RMI via Spring Remoting is a little bit different than plain Java RMI. Instead of creating a RemoteObject and registering it within an RMI Registry, Spring uses a wrapper RemoteObject that gets registered within the registry instead. This wrapper contains a reference to the actual object where calls should be performed on and supports the following methods:

java.lang.String getTargetInterfaceName()
java.lang.Object invoke(org.springframework.remoting.support.RemoteInvocation invo)

As you probably already guessed getTargetInterfaceName returns the name of the interface that is implemented by the underlying object. The invoke method on the other hand is used to forward method calls to the underlying object. The RemoteInvocation type contains all information required for the method call, including the method name, the method argument types and the respective argument values. The invoke method looks up the requested method via reflection and calls it using the specified argument types.
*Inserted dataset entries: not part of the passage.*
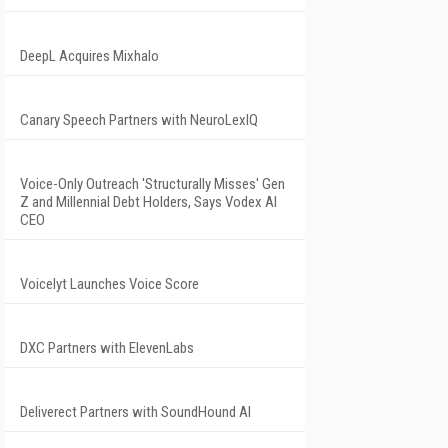
DeepL Acquires Mixhalo
Canary Speech Partners with NeuroLexIQ
Voice-Only Outreach 'Structurally Misses' Gen
Z and Millennial Debt Holders, Says Vodex AI
CEO
Voicelyt Launches Voice Score
DXC Partners with ElevenLabs
Deliverect Partners with SoundHound AI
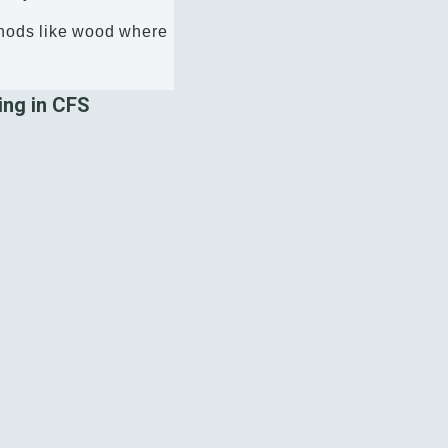
ethods like wood where
ing in CFS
remote-method-guesser and Spring Remoting


When remote-method-guesser encounters a Spring Remoting RemoteObject it highlights this already during the enum action. For Spring Remoting based RemoteObjects, the underlying interface type is displayed along with the usual information.
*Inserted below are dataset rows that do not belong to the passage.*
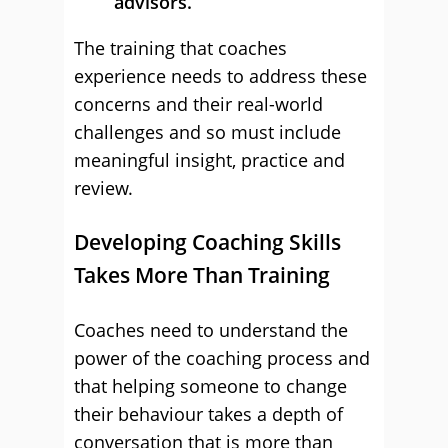
advisors.
The training that coaches
experience needs to address these
concerns and their real-world
challenges and so must include
meaningful insight, practice and
review.
Developing Coaching Skills
Takes More Than Training
Coaches need to understand the
power of the coaching process and
that helping someone to change
their behaviour takes a depth of
conversation that is more than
Method calls dispatched via the call action are always wrapped into RemoteInvocation calls instead. This means that remote-method-guesser always performs calls on the underlying object that is enclosed in the Spring Remoting wrapper. Exceptions are made for the two known methods mentioned above. These will be dispatched on the wrapper object itself. If you want to enforce forwarding via RemoteInvocation, you can use the --spring-remoting option.
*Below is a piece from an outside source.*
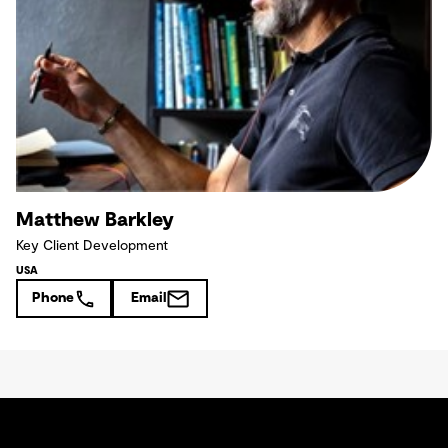
Matthew Barkley
Key Client Development
USA
Phone
Email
Method guessing is always performed on the underlying object contained within the Spring Remoting wrapper. All method candidates are wrapped into RemoteInvocations and send to the underlying object via the invoke method. Since valid RMI calls have to be used, the different protocol based performance boost techniques described in the guessing docs do not apply to Spring Remoting. However, as method lookups are done via reflection and the methods argument types and argument values are passed separately, it is still possible to use argument-confusion to prevent accidental calls of RMI methods. Another advantage of Spring Remotings reflection based lookup is that return values are not taken into account. Therefore, methods can be guessed by name and argument types alone. remote-method-guesser automatically filters return value based duplicates out of method wordlists.